Questa presentazione del regno contrasta con quella offerta da Paolo VI, nel 1968, nel suo splendido Credo del popolo di Dio: "Confessiamo inoltre che il regno di Dio, che ha avuto il suo inizio qui sulla terra nella Chiesa di Cristo, non è di questo mondo, la cui figura sta passando, e [confessiamo] anche che la sua crescita non può essere giudicata identica al progresso della cultura e dell'umanità o delle scienze o delle arti tecniche, ma consiste nella conoscenza sempre più profonda delle insondabili ricchezze di Cristo, [...] e nella diffusione sempre più abbondante della grazia e della santità tra gli uomini".

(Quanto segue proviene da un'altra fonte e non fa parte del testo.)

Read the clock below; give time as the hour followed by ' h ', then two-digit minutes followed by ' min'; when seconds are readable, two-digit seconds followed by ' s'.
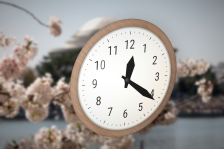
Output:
12 h 21 min
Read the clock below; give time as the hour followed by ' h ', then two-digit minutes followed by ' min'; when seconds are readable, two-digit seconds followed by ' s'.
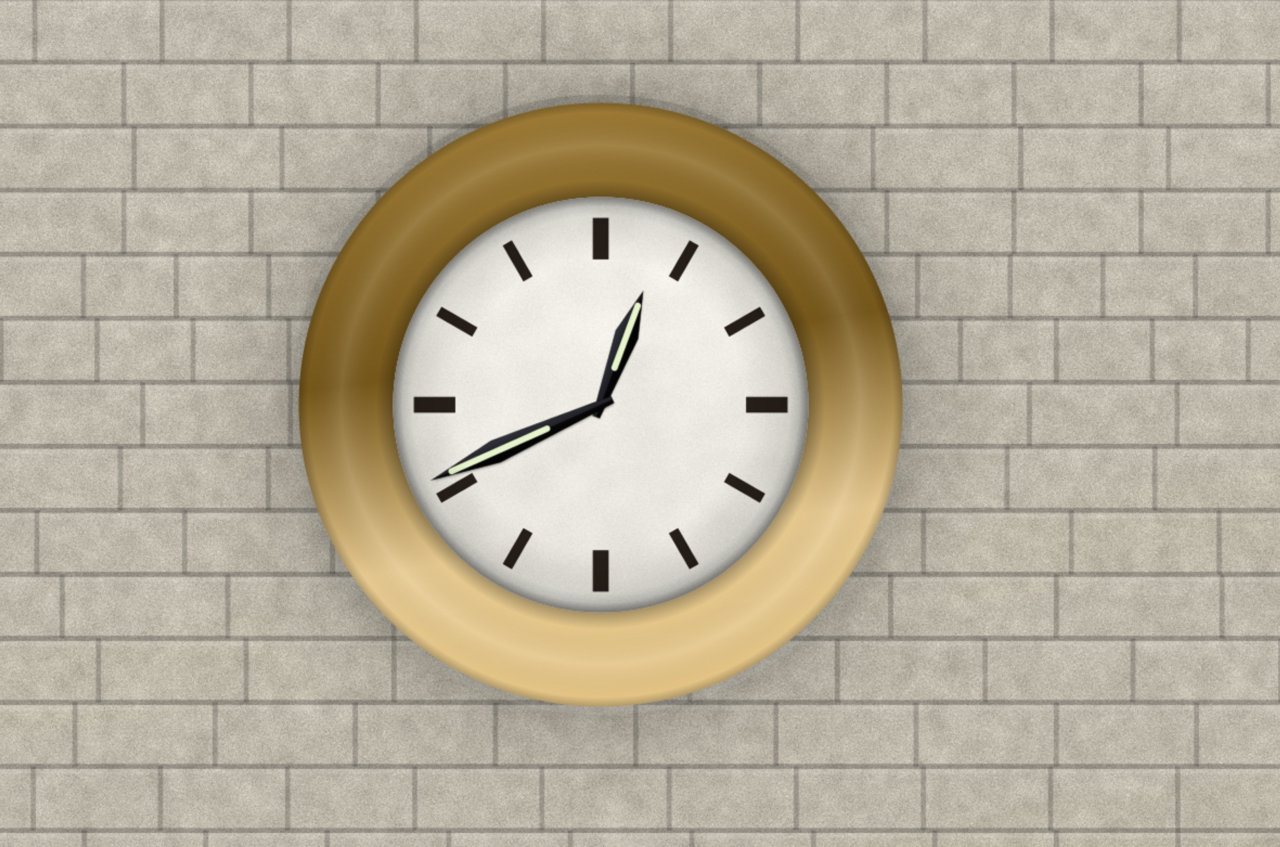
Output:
12 h 41 min
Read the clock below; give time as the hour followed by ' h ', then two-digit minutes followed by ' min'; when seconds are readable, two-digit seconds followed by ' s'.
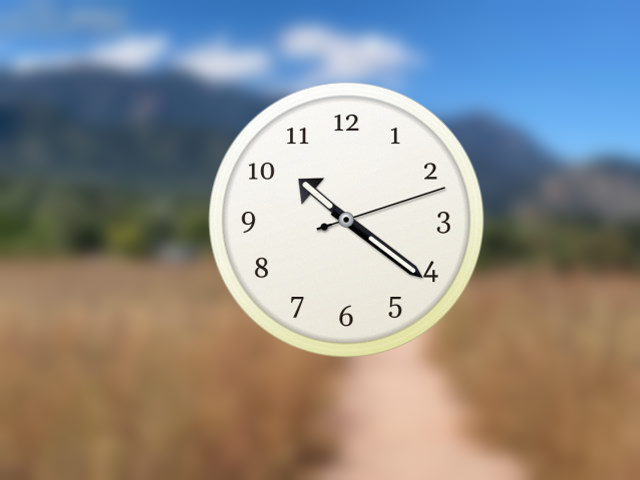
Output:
10 h 21 min 12 s
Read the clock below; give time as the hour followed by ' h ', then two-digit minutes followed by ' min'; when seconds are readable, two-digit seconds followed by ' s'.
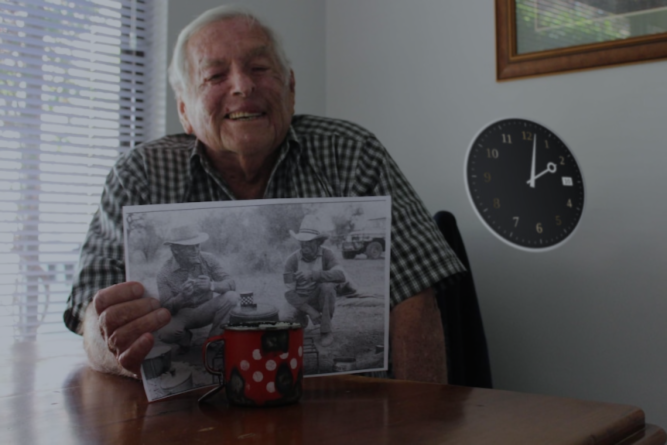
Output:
2 h 02 min
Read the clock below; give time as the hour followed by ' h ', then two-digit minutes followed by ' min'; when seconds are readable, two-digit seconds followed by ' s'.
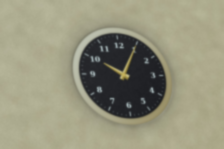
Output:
10 h 05 min
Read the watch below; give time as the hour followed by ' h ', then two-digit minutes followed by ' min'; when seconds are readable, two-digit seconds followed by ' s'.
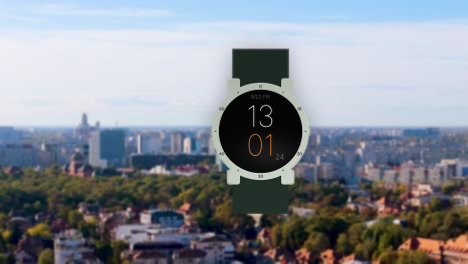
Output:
13 h 01 min 24 s
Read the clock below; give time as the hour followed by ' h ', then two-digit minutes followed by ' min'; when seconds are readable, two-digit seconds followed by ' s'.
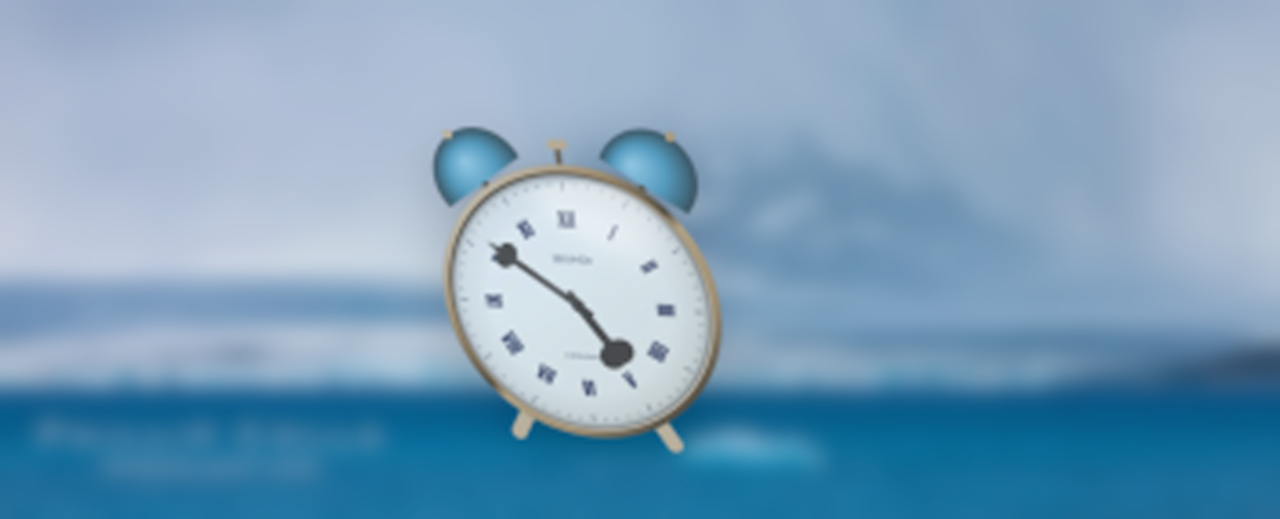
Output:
4 h 51 min
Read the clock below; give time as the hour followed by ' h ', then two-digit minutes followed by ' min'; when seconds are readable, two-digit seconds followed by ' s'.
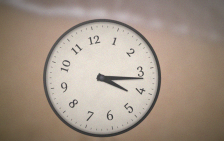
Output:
4 h 17 min
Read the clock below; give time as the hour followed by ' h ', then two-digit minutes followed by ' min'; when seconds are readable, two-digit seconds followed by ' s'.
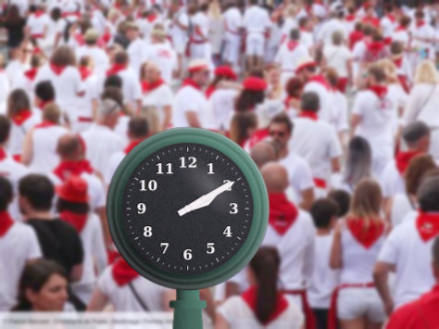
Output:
2 h 10 min
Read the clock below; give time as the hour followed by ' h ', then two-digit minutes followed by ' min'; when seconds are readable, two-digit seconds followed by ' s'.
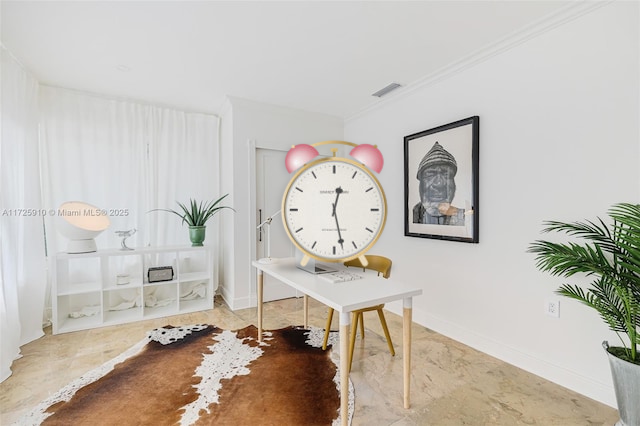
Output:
12 h 28 min
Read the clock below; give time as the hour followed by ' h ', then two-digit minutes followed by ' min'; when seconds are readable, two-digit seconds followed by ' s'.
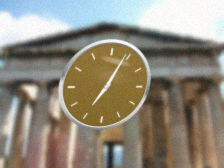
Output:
7 h 04 min
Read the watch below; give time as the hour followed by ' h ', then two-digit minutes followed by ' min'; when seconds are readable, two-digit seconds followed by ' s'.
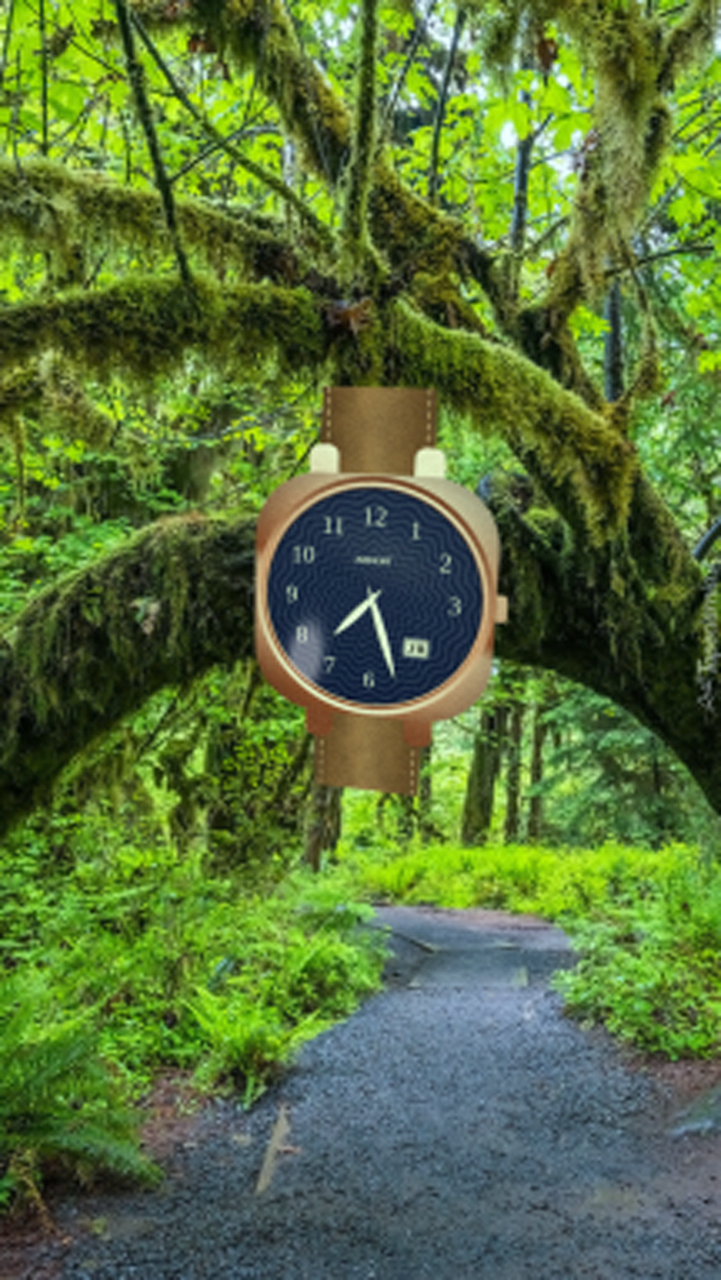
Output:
7 h 27 min
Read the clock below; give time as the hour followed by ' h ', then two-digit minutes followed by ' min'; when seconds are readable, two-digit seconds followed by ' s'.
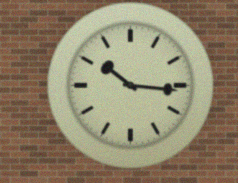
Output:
10 h 16 min
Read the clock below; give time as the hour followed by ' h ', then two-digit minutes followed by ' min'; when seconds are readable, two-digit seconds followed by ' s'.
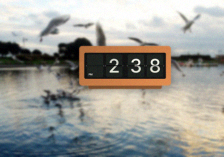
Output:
2 h 38 min
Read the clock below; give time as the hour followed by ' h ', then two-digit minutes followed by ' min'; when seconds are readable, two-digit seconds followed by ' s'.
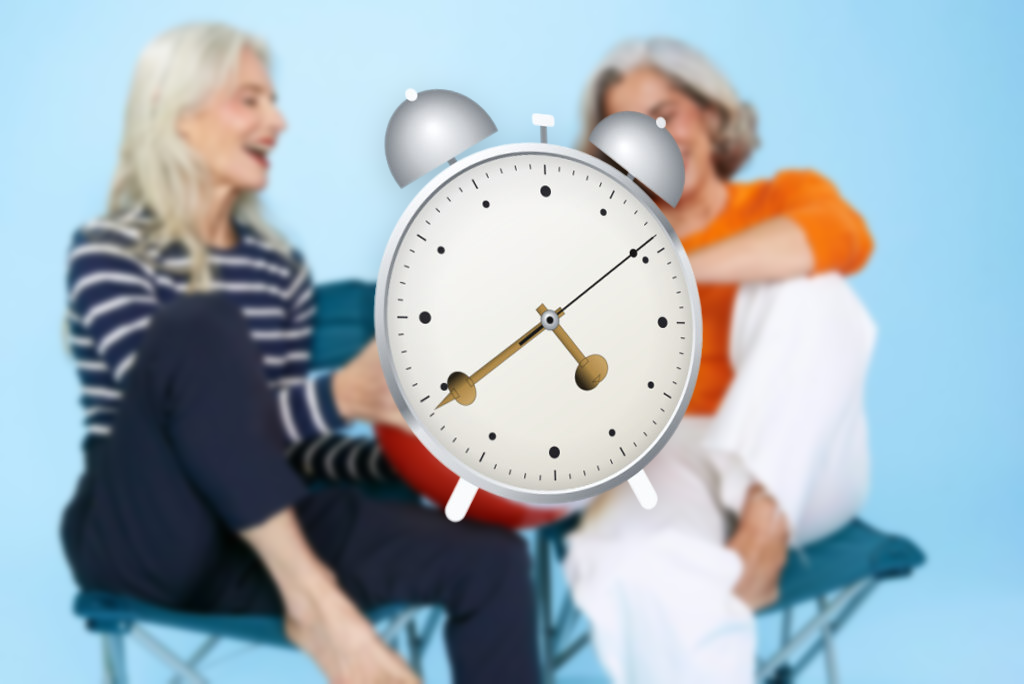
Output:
4 h 39 min 09 s
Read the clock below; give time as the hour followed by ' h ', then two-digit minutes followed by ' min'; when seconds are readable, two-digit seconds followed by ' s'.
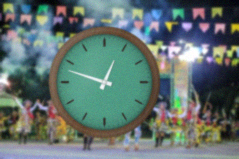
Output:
12 h 48 min
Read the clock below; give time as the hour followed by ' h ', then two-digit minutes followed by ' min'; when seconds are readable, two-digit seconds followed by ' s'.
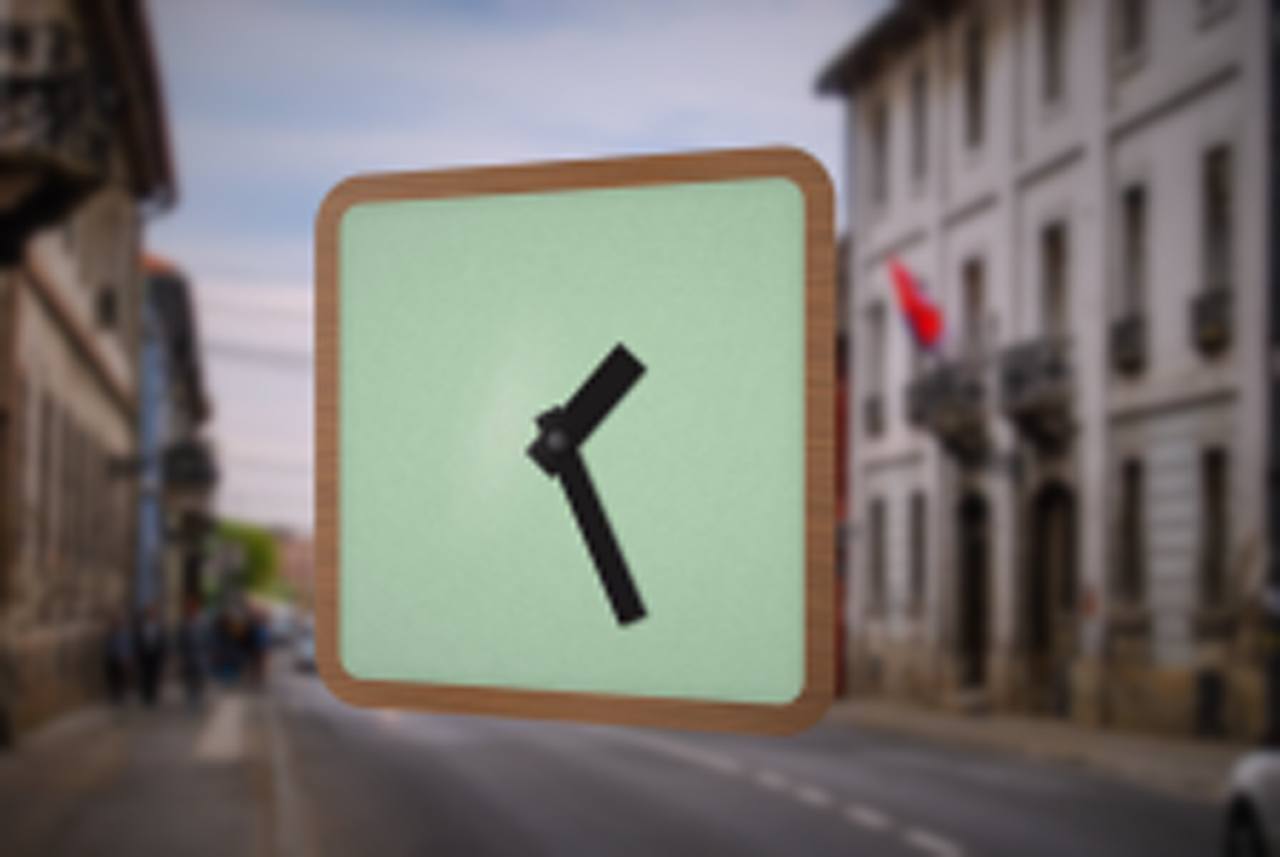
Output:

È innegabile che Moltmann e Metz abbiano influenzato la teologia della liberazione. Tuttavia, nel 1968 la teologia della liberazione non aveva ancora acquisito la notorietà che ha raggiunto dopo il 1971. E va anche notato, contrariamente a quanto è stato scritto, che la Conferenza Generale di Medellin del 1968 è estranea alle origini della teologia della liberazione. Il tema era piuttosto la ricezione in America Latina della costituzione pastorale Gaudium et spes del Vaticano II, nel contesto della crisi dell'apostolato gerarchico e della politicizzazione dei movimenti cristiani di base, e nel contesto della dialettica sviluppo-dipendenza.

c) La teologia della morte di Dio

Arriviamo così alla terza fase critica della teologia, negli anni Sessanta. Nel 1963 era apparso in Inghilterra il libro Honest to God, firmato dal vescovo anglicano John A. T. Robinson, che ebbe un enorme impatto.

Onesto con Dio fu il risultato della fusione di tre correnti, o, se si vuole, il punto di arrivo di tre linee protestanti: Rudolf Bultmann (†1976), con la sua nota demitizzazione del Nuovo Testamento e la radicalizzazione del divario tra il Gesù storico e il Cristo della fede; Dietrich Bonhoeffer (†1945), che ha elaborato la presentazione più estrema del cristianesimo, ossia un cristianesimo a-religioso (solo io e Cristo, e nient'altro); e Paul Tillich (†1965), che aveva diffuso il suo concetto di religione come dimensione antropologica che è tutto e, in fondo, non è nulla di determinato (una fede senza Dio). Partendo da queste premesse, Robinson si propone di reinterpretare la fede per renderla accessibile all'uomo moderno. La sua teologia si è posta il problema di "come dire Dio" in un contesto secolarizzato, e il risultato non è stato affatto soddisfacente.

In quegli anni, anche in Europa si discuteva della categoria "mondo" e la "teologia politica" muoveva i primi passi. Questa tendenza, guidata dal teologo cattolico Johann Baptist Metz, cercava anche di presentare la fede in accordo con l'orizzonte culturale del tempo. Per Metz, il "mondo" era il divenire storico. Secondo Metz, quando il Verbo incarnato assume il mondo, Dio accetta che la creazione sia filtrata dall'opera dell'uomo. Così, quando contempliamo il mondo, non vediamo la vestigia Dei, ma piuttosto la vestigia hominis e, in breve, non il mondo progettato da Dio, ma trasformato dall'uomo, dietro il quale batte l'uomo stesso.

In entrambi i casi, c'è un notevole deficit di razionalità metafisica. L'ombra di Kant è molto lunga. Sia Metz che Moltmann soccombono alla presunta impossibilità della ragione di trascendere il livello fenomenologico ed entrare nel sostantivo. Postulano, senza ulteriori indugi, che la ragione non può dire nulla su Dio e sulla soprannatura. Il problema è, per loro, come parlare di Dio a un mondo che presumibilmente non capisce più cosa sia Dio.

Sebbene le tre controversie sopra descritte non abbiano avuto un impatto diretto sullo sviluppo del Vaticano II, esse hanno rarefatto a tal punto l'atmosfera teologica ed ecclesiale da condizionare negativamente la ricezione della grande assemblea conciliare. Ma questa è una questione diversa, che richiederebbe una trattazione specifica, lunga e dettagliata.